→ PROVIDED RECORDS

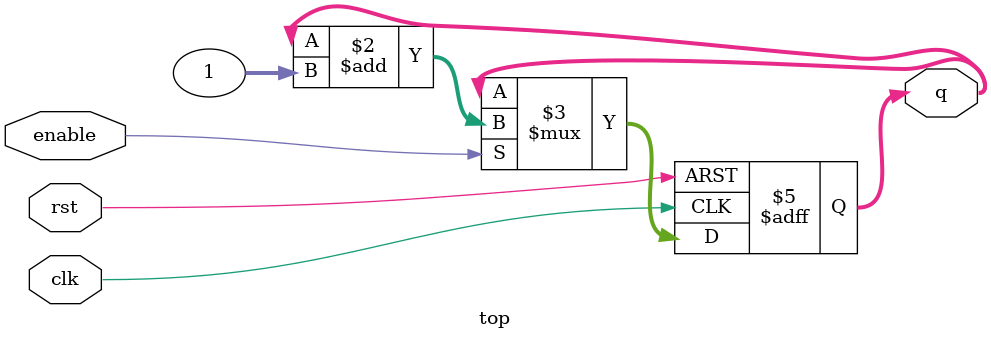
<source format=sv>
module top  #(
  parameter width = 64
)( 
  input logic clk,  
  input logic rst,  
  input logic enable,  
  output logic [width-1:0] q  
);
  
always_ff @(posedge clk or posedge rst) begin
    if (rst)
        q <= 0;
    else if (enable) begin
      
            q <=  q + 1; 
    end
end

endmodule

</source>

→ WHAT YOU ARE ASKED TO DO
Set down every record exactly, without the pictures.

→ OUTPUT FOR THIS EXERCISE
<source format=sv>
module top  #(
  parameter width = 64
)( 
  input logic clk,  
  input logic rst,  
  input logic enable,  
  output logic [width-1:0] q  
);
  
always_ff @(posedge clk or posedge rst) begin
    if (rst)
        q <= 0;
    else if (enable) begin
      
            q <=  q + 1; 
    end
end

endmodule

</source>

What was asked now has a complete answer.